Oberlin’s Mudd Library recently hosted the EdTech Winter Workshop for professional staff, organized by Albert Borroni and the Oberlin Center for Technology Enhanced Teaching (OCTET). Thirty or so members of the Oberlin community attended, representing divisions from around the campus: the Allen Memorial Art Museum (AMAM), Language Lab, Center for Information Technology, and the Library.

Because I had to run off to the Mt. Vernon Public Library for the launch of an exhibit — more on this in a subsequent post — I was only able to stay for the morning portion of the meeting, but I drew out at least two significant observations relevant to Ohio Five Digital Scholarship. (And a bonus meta-observation that I’ll reserve for the end of the post.)

First, in back to back presentations Liliana Milkova, Curator of Academic Programs for the AMAM, and Megan Mitchell, Digital Initiatives Coordinator for the Library, spoke about an Omeka project completed in fall 2015 as part of a general groundswell in interest for building object-oriented pedagogies. Milkova mentioned Capturing the Body, a set of digital exhibits that were curated by students in Wendy Kozol’s course, *Visible Bodies and the Politics of Sexuality*.

In addition to discussing specific projects and efforts, Mitchell pointed out that recent faculty interest in using Omeka some of this interest might be attributed to the increasingly-quick-to-demo (share? Not sure where they would have demo-ed) faculty who are invested in the platform, including? Amy Margaris (Anthropology) and Danielle Skeehan (English). This growing interest in Omeka is not as much about the adoption of a relatively low-barrier-to-entry platform as it is about the local, interdisciplinary community of practice that is growing out of the shared investment in digital pedagogies.

Of course with interdisciplinarity come the opportunities for fortuitous cross-pollinations, and it is precisely these kinds of opportunities that Tim Elgren, Dean of the College of Arts and Sciences, imagined Oberlin might bake into future iterations of the curriculum.
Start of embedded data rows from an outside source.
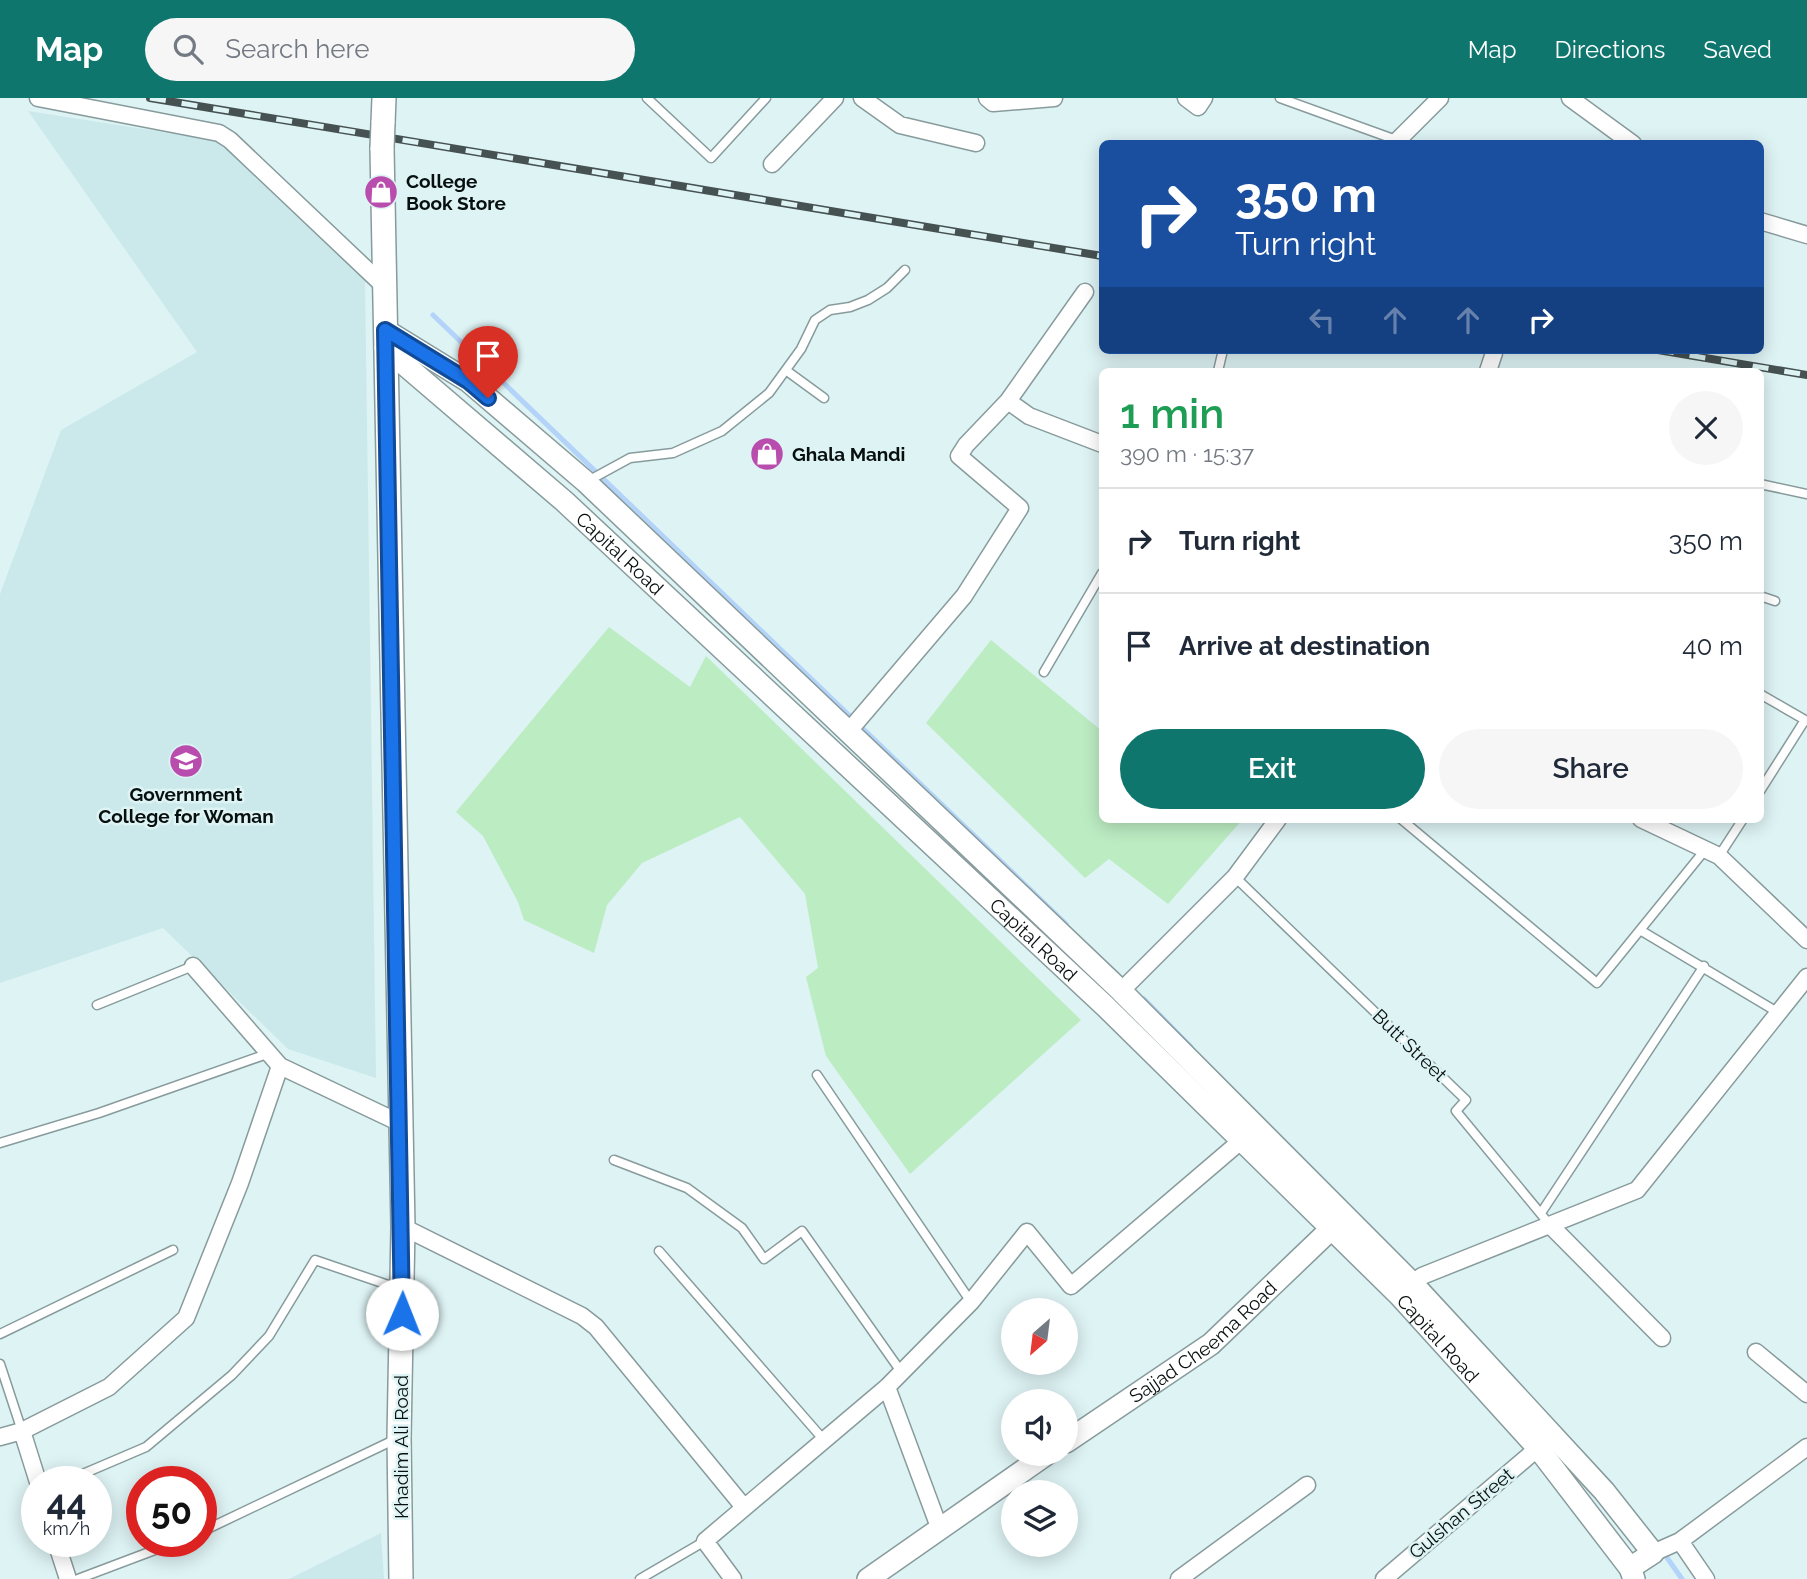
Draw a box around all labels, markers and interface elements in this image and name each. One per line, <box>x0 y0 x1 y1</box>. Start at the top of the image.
search box <box>145 18 635 81</box>
text: Map <box>35 30 103 69</box>
icon: search <box>169 30 207 68</box>
text: Search here <box>225 34 370 64</box>
text: Map <box>1468 35 1517 64</box>
text: Directions <box>1555 35 1665 64</box>
text: Saved <box>1703 35 1772 64</box>
text: 350 m <box>1235 166 1377 223</box>
icon: right <box>1120 168 1211 259</box>
place label: College Book Store <box>406 170 506 214</box>
shop icon: College Book Store <box>362 173 400 211</box>
text: Turn right <box>1235 225 1376 262</box>
icon: left <box>1303 301 1341 339</box>
icon: ahead <box>1376 301 1414 339</box>
icon: ahead <box>1449 301 1487 339</box>
icon: right <box>1522 301 1560 339</box>
pin <box>458 326 518 398</box>
icon: arrive <box>469 337 507 375</box>
text: 1 min <box>1120 389 1224 438</box>
button: close <box>1669 391 1743 465</box>
shop icon: Ghala Mandi <box>748 435 786 473</box>
text: 390 m · 15:37 <box>1120 440 1254 467</box>
place label: Ghala Mandi <box>792 443 905 465</box>
street label: Capital Road <box>572 507 668 599</box>
icon: right <box>1120 522 1158 560</box>
text: Turn right <box>1179 526 1300 556</box>
text: 350 m <box>1669 526 1743 556</box>
icon: arrive <box>1120 627 1158 665</box>
text: Arrive at destination <box>1179 631 1430 661</box>
text: 40 m <box>1682 631 1743 661</box>
button: Exit <box>1120 729 1425 809</box>
button: Share <box>1439 729 1743 809</box>
school or university icon: Government College for Woman <box>167 742 205 780</box>
place label: Government College for Woman <box>98 783 274 827</box>
street label: Capital Road <box>986 893 1082 985</box>
street label: Butt Street <box>1368 1004 1452 1086</box>
street label: Sajjad Cheema Road <box>1125 1276 1281 1407</box>
position arrow <box>365 1277 439 1351</box>
street label: Capital Road <box>1393 1290 1484 1387</box>
north arrow <box>1001 1298 1078 1376</box>
map controls <box>1001 1298 1078 1557</box>
street label: Khadim Ali Road <box>390 1375 412 1519</box>
button: sound <box>1001 1389 1078 1466</box>
street label: Gulshan Street <box>1404 1463 1518 1563</box>
speed limit sign: 50 <box>126 1466 217 1557</box>
button: layers <box>1001 1480 1078 1557</box>
text: 44 <box>47 1482 86 1523</box>
text: km/h <box>43 1518 90 1539</box>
He gave a brief presentation on, among many things, a desire to complement the notion of “the major” — that deep domain knowledge that all undergraduates build — with theme-based, in interdisciplinary “clusters.” In the still-under-construction Inn at Oberlin, there are plans for a space called “Studio C” (the “C” is for “convergence”) that will provide space for faculty and students from different disciplines to come together and tackle big questions such as *gender identity in the 21st century*, or *the politics of water*. In the not-so-distant future, Oberlin students might complete clusters of question-based courses offered by several different departments and, in the process, triangulate their opinions and develop plans of action based on the kind of nuanced exploration that a liberal education provides.
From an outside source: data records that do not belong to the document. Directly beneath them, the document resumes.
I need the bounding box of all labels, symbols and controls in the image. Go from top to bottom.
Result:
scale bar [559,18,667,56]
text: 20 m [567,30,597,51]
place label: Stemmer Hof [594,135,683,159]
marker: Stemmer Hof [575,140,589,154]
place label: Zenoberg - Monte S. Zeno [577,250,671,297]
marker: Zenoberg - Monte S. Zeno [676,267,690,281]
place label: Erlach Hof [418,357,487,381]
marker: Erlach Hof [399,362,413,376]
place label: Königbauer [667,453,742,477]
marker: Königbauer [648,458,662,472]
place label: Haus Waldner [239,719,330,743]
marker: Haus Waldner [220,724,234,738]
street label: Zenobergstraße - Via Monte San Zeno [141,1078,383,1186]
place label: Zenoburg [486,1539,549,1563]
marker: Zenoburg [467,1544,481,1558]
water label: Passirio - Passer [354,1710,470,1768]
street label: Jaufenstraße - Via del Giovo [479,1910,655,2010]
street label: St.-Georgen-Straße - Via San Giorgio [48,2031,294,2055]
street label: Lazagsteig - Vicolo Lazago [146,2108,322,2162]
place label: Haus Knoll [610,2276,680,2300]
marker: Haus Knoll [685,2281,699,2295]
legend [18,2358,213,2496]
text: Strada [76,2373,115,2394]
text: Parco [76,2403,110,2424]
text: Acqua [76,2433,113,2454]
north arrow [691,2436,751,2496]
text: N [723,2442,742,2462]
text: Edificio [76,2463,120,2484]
This corner of Dean Elgren’s presentation frames my second observation, which is fully (I admit) filtered through the lens of my experience and my agenda of furthering digital scholarship in the consortium: there seems to be great possibility to leverage Oberlin’s convergence clusters, at least as they are conceived at the moment, for pointedly humanistic digital endeavors. Not only might one think about, for example, the delivery of humanities data to different audiences and through different media than we have imagined, but one might also interrogate the tools and media with which we present those data. When we begin to ask whether or not databases present arguments, or about how we share information across the digital divide, we begin to tread a specifically humanistic mode of digital exploration that is interdisciplinary in form and function. In the interest of Ohio Five Digital Scholarship — my admitted and clear bias — I wonder how reimagined curricula, like the version of Oberlin’s that was imagined during the EdTech meeting, will take advantage of the inherent interdisciplinarity of what’s being called “Digital Humanities.”

A common theme between these two observations, to my mind, is the cultivation of communities of practice. In both the reporting of the present state of digital pedagogies and the prospective view of the curricular future, we see a growing culture of digital praxis and the frameworks that will continue to foster such growth well into the future. Indeed, the very gathering itself — a semi-annual meeting of staff who are involved in technologically-informed research and teaching — is an example of a relatively easy way to get local folks together to talk about what they are up to. This example especially resonates with me as I find myself wrestling with how we facilitate such conversations over an entire consortium.